Los puentes reivindican su valor como parte del patrimonio provincial

Difusión. La Salina edita 500 ejemplares de una obra elaborada por 15 autores unidos por su amor a estas construcciones. Patrimonio. La provincia cuenta con más de 500 puentes, algunos destruidos
LORENA LAGO
La Diputación de Salamanca presentó ayer el segundo volumen de la obra Puentes singulares de la provincia de Salamanca, un libro elaborado por 15 autores cuyo vínculo común es una infraestructura que, aunque en muchos casos destruida, “forma parte del rico patrimonio de la provincia”. El olvido de este tipo de construcción es algo que queda patente pues, de los 125 monumentos salmantinos incluidos en la lista de Bienes de Interés Cultural (BIC) únicamente dos son puentes escogidos, el Puente Romano y el Puente Mocho de Ledesma.
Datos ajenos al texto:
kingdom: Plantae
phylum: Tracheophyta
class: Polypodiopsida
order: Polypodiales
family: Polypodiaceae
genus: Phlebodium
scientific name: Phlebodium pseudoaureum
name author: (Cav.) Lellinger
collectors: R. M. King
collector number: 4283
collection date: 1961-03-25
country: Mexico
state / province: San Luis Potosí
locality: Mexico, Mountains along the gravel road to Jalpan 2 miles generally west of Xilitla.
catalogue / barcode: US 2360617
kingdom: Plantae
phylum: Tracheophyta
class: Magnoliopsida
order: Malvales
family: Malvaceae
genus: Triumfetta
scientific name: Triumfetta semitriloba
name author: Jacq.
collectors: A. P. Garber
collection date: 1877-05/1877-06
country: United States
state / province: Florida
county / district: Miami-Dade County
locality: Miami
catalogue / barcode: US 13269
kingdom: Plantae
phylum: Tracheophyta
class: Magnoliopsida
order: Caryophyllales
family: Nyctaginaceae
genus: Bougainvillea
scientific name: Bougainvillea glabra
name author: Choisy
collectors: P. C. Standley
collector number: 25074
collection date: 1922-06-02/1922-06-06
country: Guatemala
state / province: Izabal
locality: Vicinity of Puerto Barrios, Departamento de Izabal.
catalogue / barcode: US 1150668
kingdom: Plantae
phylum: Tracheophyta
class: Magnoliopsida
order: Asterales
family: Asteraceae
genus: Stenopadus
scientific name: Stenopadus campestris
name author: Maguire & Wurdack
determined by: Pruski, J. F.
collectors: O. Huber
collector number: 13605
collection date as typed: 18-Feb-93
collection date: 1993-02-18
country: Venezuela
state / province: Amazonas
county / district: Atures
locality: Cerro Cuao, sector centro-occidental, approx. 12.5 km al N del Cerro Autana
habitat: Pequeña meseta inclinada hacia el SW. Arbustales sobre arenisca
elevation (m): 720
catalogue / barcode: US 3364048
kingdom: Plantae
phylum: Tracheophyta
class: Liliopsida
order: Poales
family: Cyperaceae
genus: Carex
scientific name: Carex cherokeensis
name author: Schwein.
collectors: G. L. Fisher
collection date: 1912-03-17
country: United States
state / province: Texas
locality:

Por este motivo, este ejemplar se convierte asimismo en una obra que reivindica la importancia de estas construcciones como destacadas dentro de la historia y la arquitectura salmantinas.

Uno de sus autores, José Antonio Bonilla, confirmó que “existen unos 500 puentes en la provincia, atravesada por regatos, arroyos y ríos a lo largo de sus casi 3.000 kilómetros de extensión”. Se trata de creaciones que constituyen “un patrimonio amplio pero disperso y difícil de comprobar, pues muchos se encuentran en lugares apartados a pesar de ser muy significativos”.

En este sentido, Bonilla quiso explicar el sentido de estas construcciones que han servido “no sólo para pasar de un sitio a otro, sino como fuente de metáforas para muchos poetas, fielatos para pagar los consumos o incluso pasos honrosos cuando dividían dos zonas”. En este último caso, apuntó “es por ello que las guerras, son los principales enemigos de los puentes”.

Con este segundo ejemplar se cierra la iniciativa que la propia Diputación iniciara en 2005 con la edición ahora de 500 ejemplares que se venderán a un precio de 18 euros. También las bibliotecas municipales contarán entre sus estantes con al menos un ejemplar de esta nueva obra que refleja la presencia de una infraestructura tan característica como ésta. Entre sus páginas, el lector encontrará artículos escritos por ingenieros y otros por historiadores sobre puentes concretos o artículos generales sobre el cauce de un río y el levantamiento de numerosos pasos a medida que éste discurre.

Bonilla quiso destacar, de igual forma, “el esfuerzo realizado por la Asociación de Amigos de los Puentes, que actualmente trabaja en un inventario de estas construcciones para ver la situación actual en la provincia”. Del mismo modo el autor de uno de los capítulos que aparecen en esta obra resaltó “el compromiso de la Diputación de Salamanca por mantener el mismo formato que en la primera obra, al mismo tiempo que por una infraestructura que desde que La Salina se pusiera en marcha siempre ha mandado estudiar a sus arquitectos de forma pormenorizada”.